Monday, October 12, 2009

Yahoo Open Hack NYC

This past Friday and Saturday I had a fun 24 hours coding at Yahoo's NYC Hack Day. The idea is Yahoo provides a big space, lots of junk food, and a bunch of Yahoo'ers to answer questions and you get to code with a bunch of interesting folks. At the end of it all, everyone demo's their stuff and there are prizes in various categories. You were encouraged to build stuff using Yahoo APIs, but by no means had to.

I ended up building a sort of mobile craigslist using the new geolocation support built into iPhone Safari and Firefox 3.5. Suffering from the MIT problem of building your own tools instead of just focusing on the application, I also had to build my own python app server yaaps (Yet Another App Server).

My friends from Hunch built some cool TV widgets.

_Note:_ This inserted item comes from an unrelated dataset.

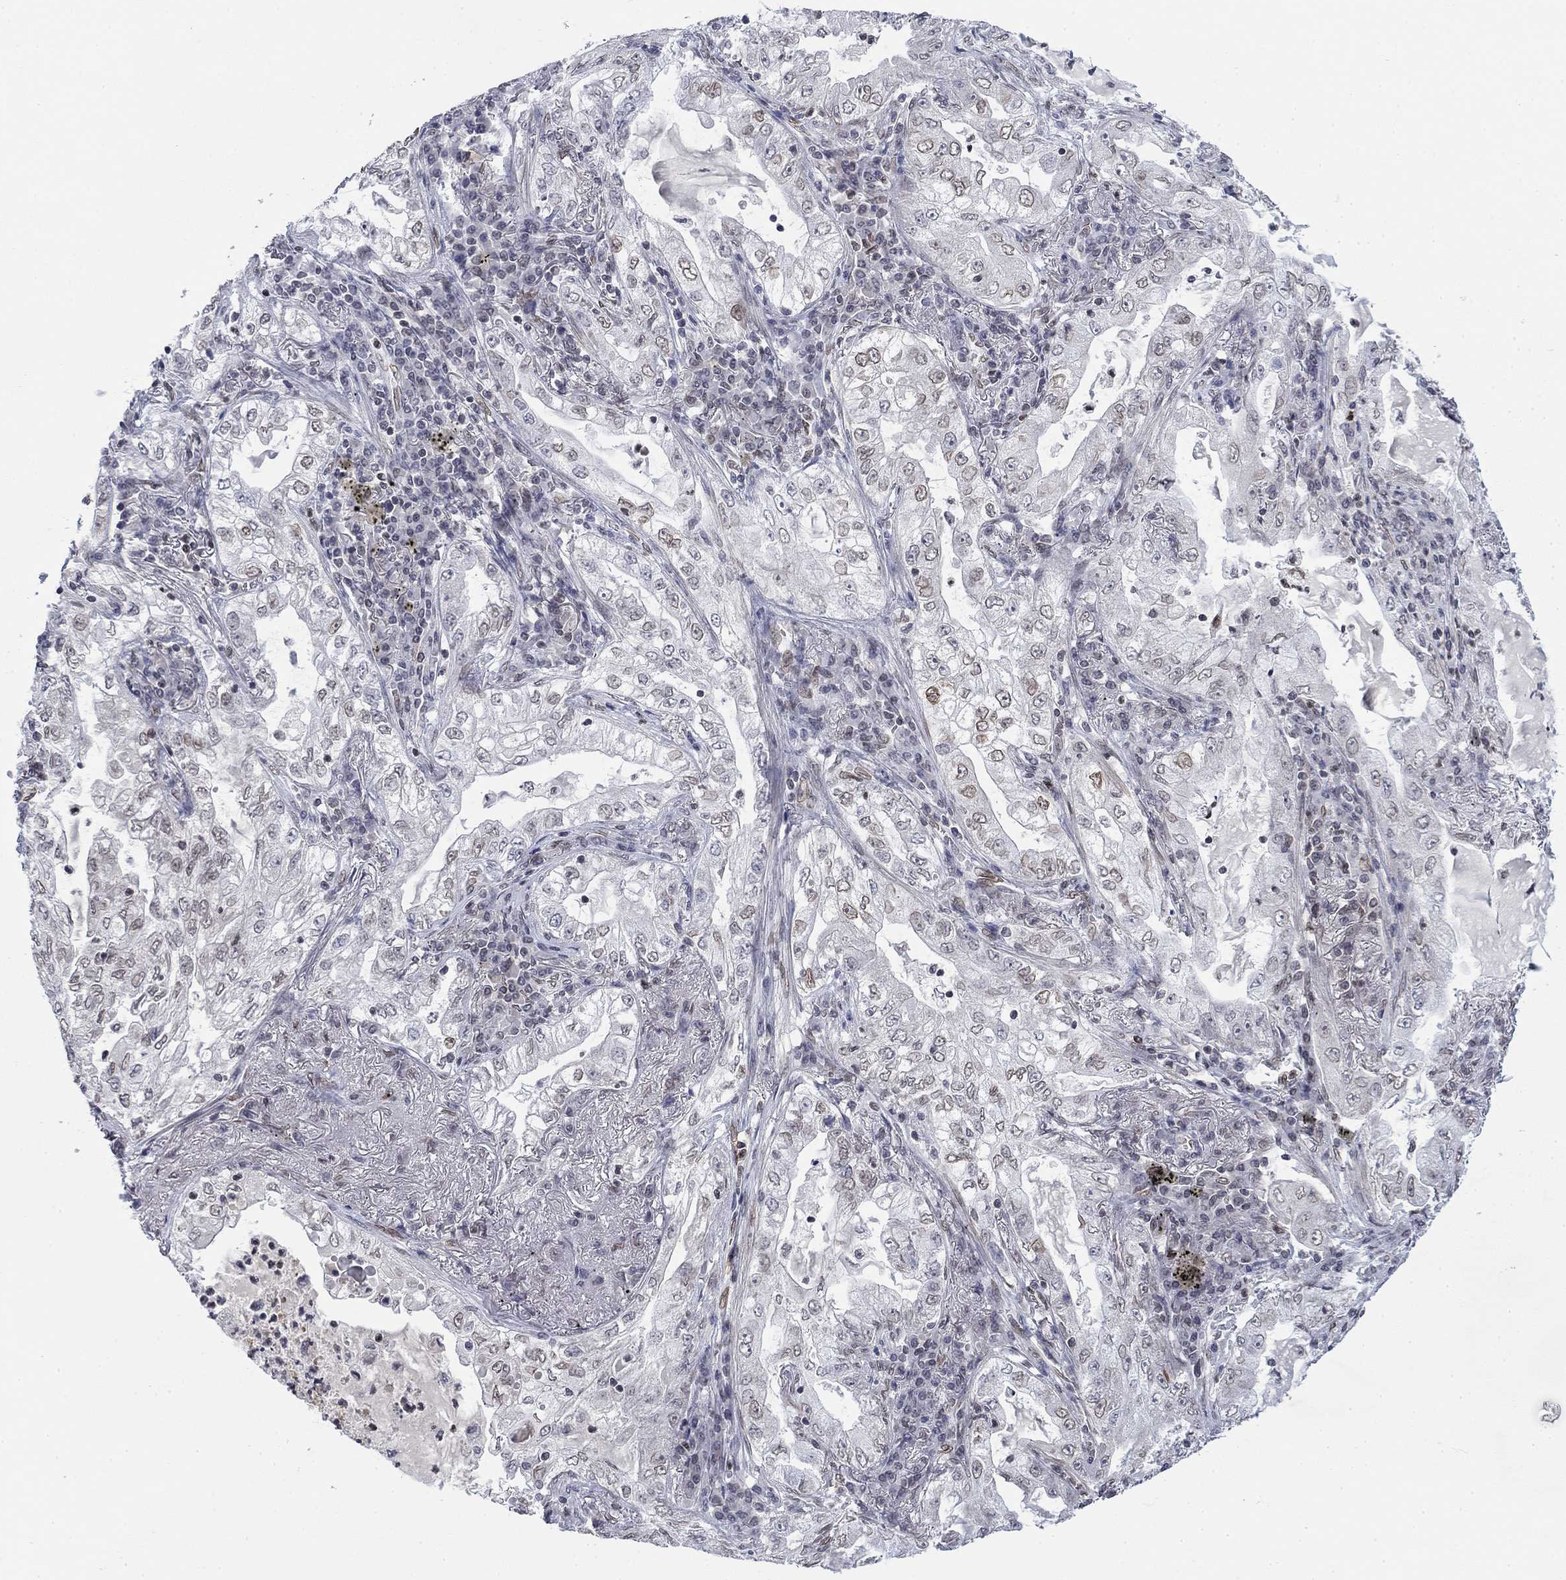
{"staining": {"intensity": "moderate", "quantity": "<25%", "location": "cytoplasmic/membranous,nuclear"}, "tissue": "lung cancer", "cell_type": "Tumor cells", "image_type": "cancer", "snomed": [{"axis": "morphology", "description": "Adenocarcinoma, NOS"}, {"axis": "topography", "description": "Lung"}], "caption": "Protein analysis of lung adenocarcinoma tissue demonstrates moderate cytoplasmic/membranous and nuclear positivity in approximately <25% of tumor cells. (DAB (3,3'-diaminobenzidine) = brown stain, brightfield microscopy at high magnification).", "gene": "TOR1AIP1", "patient": {"sex": "female", "age": 73}}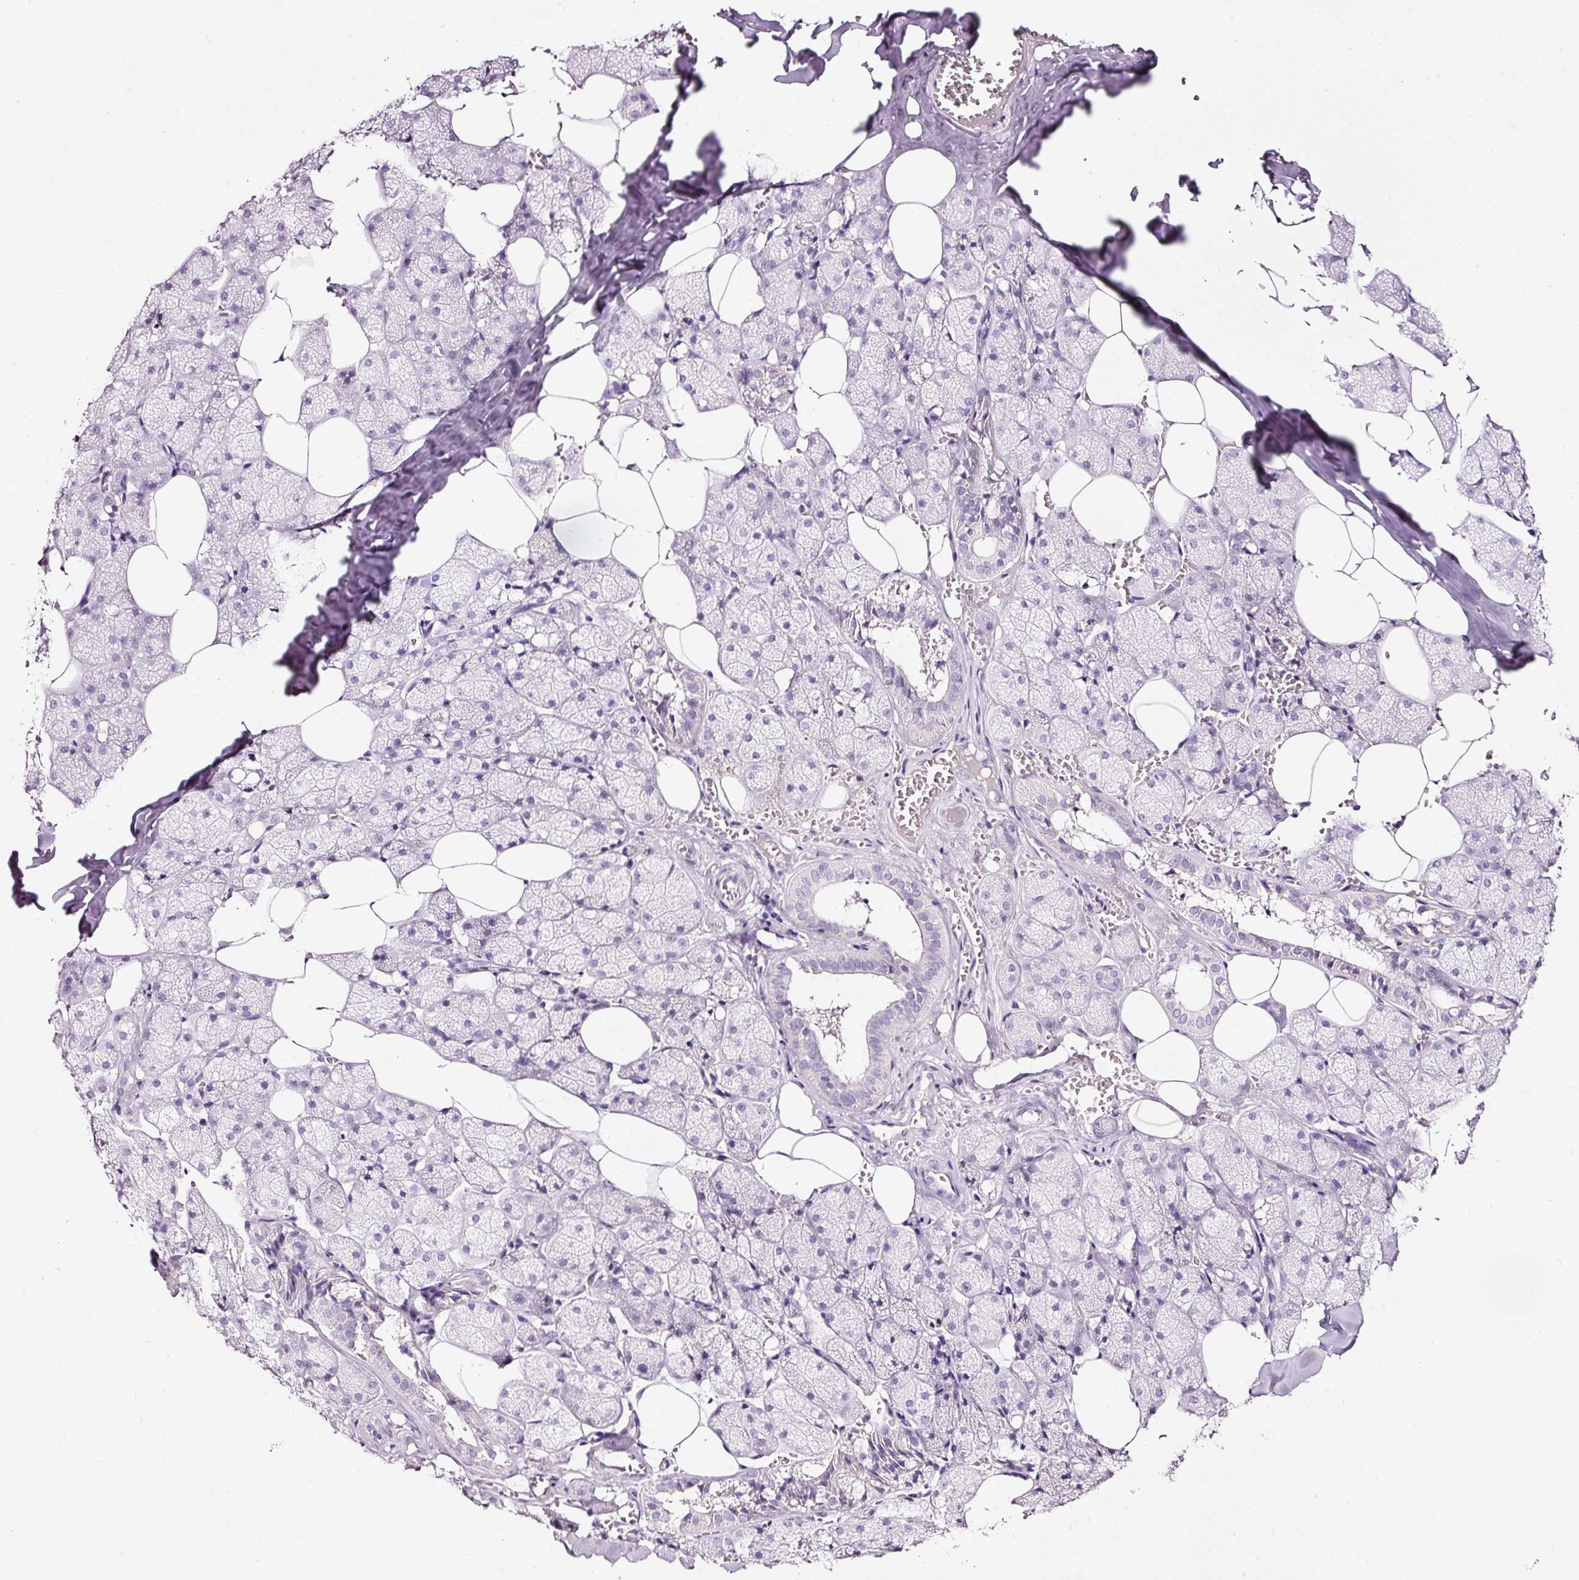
{"staining": {"intensity": "negative", "quantity": "none", "location": "none"}, "tissue": "salivary gland", "cell_type": "Glandular cells", "image_type": "normal", "snomed": [{"axis": "morphology", "description": "Normal tissue, NOS"}, {"axis": "topography", "description": "Salivary gland"}, {"axis": "topography", "description": "Peripheral nerve tissue"}], "caption": "This is an IHC image of normal human salivary gland. There is no expression in glandular cells.", "gene": "LAMP3", "patient": {"sex": "male", "age": 38}}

I had no idea that Yahoo had managed to get most of the major TV vendors to embed a linux based computer running widgets from the Yahoo app store. The Amazon widget, for example, lets you stream TV and movies on demand from the Amazon store.

The other interesting thing I learned about was YQL. YQL is Yahoo's effort to provide standardized adapters to load data from many different sources and then expose it through a SQL interface. Once someone writes an adapter for some source, anyone else can query that data without having to learn the peculiarities of the source's API. Plus, the YQL backend has lots of smarts so you can join different sources against each other, use aggregate operations like max(), etc that make complicated data access much easier than using the raw underlying APIs.